Push notification = guaranteed message delivery to the user
Push notification = best-effort delivery: APNs/FCM guarantee acceptance of the request but not display on screen - offline device, DND, invalid token, system limits
Critical notifications (bank transactions, emergency alerts) require application-level delivery confirmation + SMS fallback. That is a separate layer on top of push.

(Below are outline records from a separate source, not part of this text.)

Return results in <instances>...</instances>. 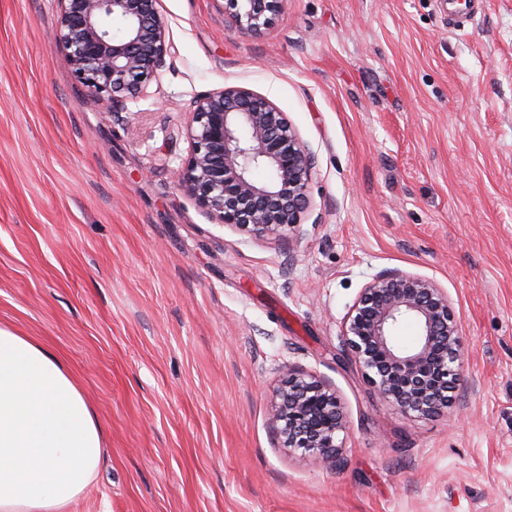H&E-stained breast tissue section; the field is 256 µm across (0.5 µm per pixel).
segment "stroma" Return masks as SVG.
I'll return each instance as SVG.
<instances>
[{
  "label": "stroma",
  "mask_w": 512,
  "mask_h": 512,
  "mask_svg": "<svg viewBox=\"0 0 512 512\" xmlns=\"http://www.w3.org/2000/svg\"><path fill=\"white\" fill-rule=\"evenodd\" d=\"M169 54L107 113L50 34L0 0V327L57 356L104 432L71 512H512V0H284L261 35L225 0H161ZM238 86L314 157L293 246L181 190L187 111ZM436 282L460 320L454 404L409 417L345 354L374 275ZM347 417L337 469L280 448L282 367Z\"/></svg>",
  "instance_id": "1"
}]
</instances>
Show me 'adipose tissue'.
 I'll use <instances>...</instances> for the list:
<instances>
[{
	"instance_id": "obj_1",
	"label": "adipose tissue",
	"mask_w": 512,
	"mask_h": 512,
	"mask_svg": "<svg viewBox=\"0 0 512 512\" xmlns=\"http://www.w3.org/2000/svg\"><path fill=\"white\" fill-rule=\"evenodd\" d=\"M102 453V428L71 372L0 328V512H65Z\"/></svg>"
}]
</instances>
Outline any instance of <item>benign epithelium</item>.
<instances>
[{"mask_svg": "<svg viewBox=\"0 0 512 512\" xmlns=\"http://www.w3.org/2000/svg\"><path fill=\"white\" fill-rule=\"evenodd\" d=\"M236 29L257 36L281 12L282 0H226ZM53 33L86 95L107 112L144 94L169 52L159 0H59ZM191 150L177 185L219 224L252 238L289 239L309 206L314 158L286 113L241 87L194 100L186 122ZM262 168L259 182L252 171ZM403 319L419 329L402 349L392 335ZM341 339L377 395L414 417L450 406L462 377L460 321L437 283L399 269L376 274L345 316ZM274 419L282 447L329 468L343 455L346 416L336 390L288 366L277 390Z\"/></svg>", "mask_w": 512, "mask_h": 512, "instance_id": "7a95c632", "label": "benign epithelium"}]
</instances>
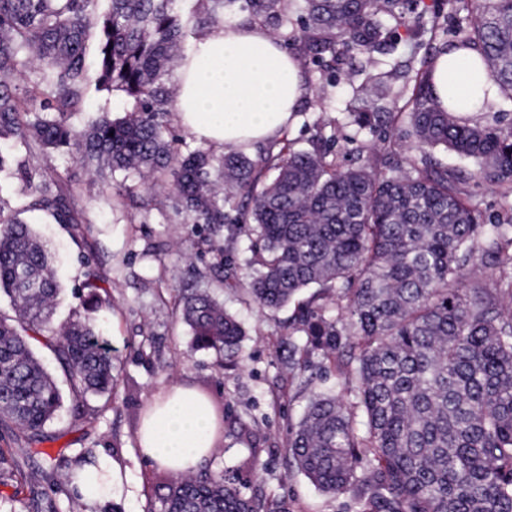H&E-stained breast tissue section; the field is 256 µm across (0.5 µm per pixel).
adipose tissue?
Here are the masks:
<instances>
[{
  "mask_svg": "<svg viewBox=\"0 0 512 512\" xmlns=\"http://www.w3.org/2000/svg\"><path fill=\"white\" fill-rule=\"evenodd\" d=\"M431 90L461 119L489 111L498 96L489 67L471 48L437 55ZM309 93L294 54L267 28L216 24L200 33L178 67L175 112L186 132L231 151L279 138ZM138 439L146 460L180 475L223 444L222 418L207 396L174 385L146 406Z\"/></svg>",
  "mask_w": 512,
  "mask_h": 512,
  "instance_id": "obj_1",
  "label": "adipose tissue"
}]
</instances>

An app sends a critical payment notification. APNs returns 200 OK. Can we conclude that the user saw the notification?
Summary
- **APNs** (iOS) and **FCM** (Android/Web) are two mandatory channels; FCM proxies to APNs for iOS, letting you use a single API
- **Push pipeline**: event -> Kafka queue -> notification worker (enrichment) -> FCM/APNs -> device; the queue is critical for spikes
- **Delivery != display**: APNs 200 OK = accepted, not shown; critical notifications need an application-level receipt + SMS fallback; dead tokens = wasted money
Related Topics
Push notifications are part of a broader notification system:
- In-App Notifications — Push delivers when the app is closed; the in-app system shows notifications inside the app in real time
- Message Queues (Kafka) — Kafka buffers events before sending - protection against spikes during bulk blasts
- WebSocket — In-app real-time notifications go over WebSocket; push is the fallback when the app is closed
Вопросы для размышления
- An app stores device tokens in PostgreSQL. After 3 months in production it has 2M tokens, ~40% of which are invalid. How do you build automated cleanup via the APNs Feedback Service?
- You need to send a marketing notification to 10M users 15 minutes before a campaign launch. How many workers do you need given an FCM limit of 600 requests/sec and a batch size of 500 tokens?
- An iOS user enabled Focus Mode. The notification is sent, APNs returns 200. The user does not see the notification. How should the app handle this situation?